Escalating Attacks on Healthcare Threaten Health Services in Lebanon Amid Conflict
Since hostilities between Israel and Lebanon intensified on September 17, 2024, WHO has confirmed 23 attacks on healthcare in Lebanon, resulting in 72 deaths and 43 injuries among health workers and patients. The assaults targeted 15 health facilities and 13 health transport vehicles, further straining an already overwhelmed healthcare system. Hospitals are struggling to maintain essential services as they face an unprecedented influx of injured people, dwindling supplies, and exhausted staff.
The ongoing conflict, heavy bombardment, and rising insecurity are forcing more health facilities, particularly in southern Lebanon, to shut down. Among 207 primary healthcare centers and dispensaries in affected areas, 100 have closed. Several hospitals have been forced to evacuate or close due to structural damage or their proximity to bombardment zones. To date, five hospitals have been fully evacuated, and another five have been partially evacuated, forcing critical patients, including those needing cancer treatment and dialysis, to seek care at other already overwhelmed facilities. Dialysis centers are running extra shifts to accommodate the influx, despite facing shortages of essential blood testing supplies and staff.
“The situation in Lebanon is alarming. Attacks on healthcare cripple health systems, preventing them from functioning and depriving entire communities of access to services when they need them most,” said Dr. Hanan Balkhy, WHO Regional Director for the Eastern Mediterranean. “WHO is working tirelessly with Lebanon’s Ministry of Public Health to address critical gaps and support essential health services, but what the people of Lebanon need most is an immediate ceasefire.”
In response to the escalating needs, WHO delivered essential medical supplies to Beirut on October 4 and 5, including trauma care, cholera prevention, and mental health treatment kits. The supplies, which arrived from WHO’s logistics hub in Dubai, are sufficient to treat around 100,000 patients and are being distributed to priority hospitals in coordination with the Ministry of Public Health. Efforts are ongoing to secure additional supplies.
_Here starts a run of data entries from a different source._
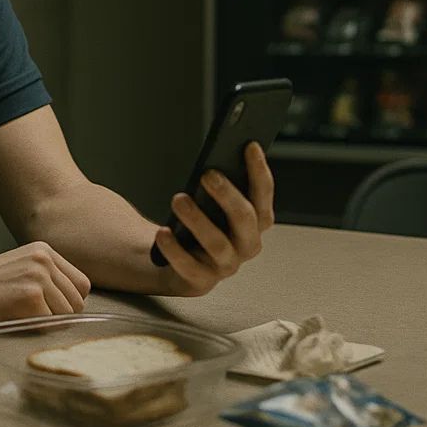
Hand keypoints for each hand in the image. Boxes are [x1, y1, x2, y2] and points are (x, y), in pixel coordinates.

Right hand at [0, 242, 91, 329]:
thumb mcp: (18, 268)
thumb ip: (47, 277)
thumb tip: (77, 305)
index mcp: (44, 250)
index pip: (81, 284)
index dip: (68, 302)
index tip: (47, 308)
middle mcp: (44, 259)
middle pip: (77, 301)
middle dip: (60, 315)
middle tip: (30, 316)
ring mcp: (38, 276)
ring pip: (67, 315)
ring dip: (48, 323)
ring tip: (20, 316)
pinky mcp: (30, 297)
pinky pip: (50, 325)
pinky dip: (35, 329)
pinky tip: (13, 319)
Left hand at [152, 142, 275, 297]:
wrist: (176, 262)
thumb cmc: (199, 223)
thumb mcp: (209, 204)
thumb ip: (217, 186)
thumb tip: (213, 160)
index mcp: (256, 221)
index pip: (263, 195)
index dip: (259, 171)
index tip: (249, 145)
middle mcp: (247, 244)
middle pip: (245, 219)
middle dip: (228, 195)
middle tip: (208, 174)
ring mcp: (226, 266)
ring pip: (218, 243)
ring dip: (198, 219)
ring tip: (179, 199)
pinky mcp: (202, 281)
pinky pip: (189, 267)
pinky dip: (175, 250)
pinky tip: (163, 233)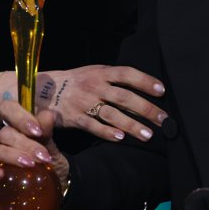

WHO is also coordinating with the Lebanese Red Cross and hospitals to stock blood banks with adequate supplies, including testing kits for safe blood donations. To enhance trauma care capacity, WHO is conducting war trauma surgery training for surgeons. Plans are underway to establish trauma centers within referral hospitals and deploy Emergency Medical Teams as needed.
Furthermore, WHO is supporting Lebanon’s Epidemiological Surveillance Unit to expand monitoring of priority diseases, such as acute watery diarrhea and respiratory infections, in shelters for displaced individuals. WHO is also working to connect these shelters with primary health centers to ensure continued health services and the distribution of essential medications.
WHO calls for an end to attacks on healthcare. Health services must be protected, and peace is the only viable solution to ensure the safety and well-being of Lebanon’s population.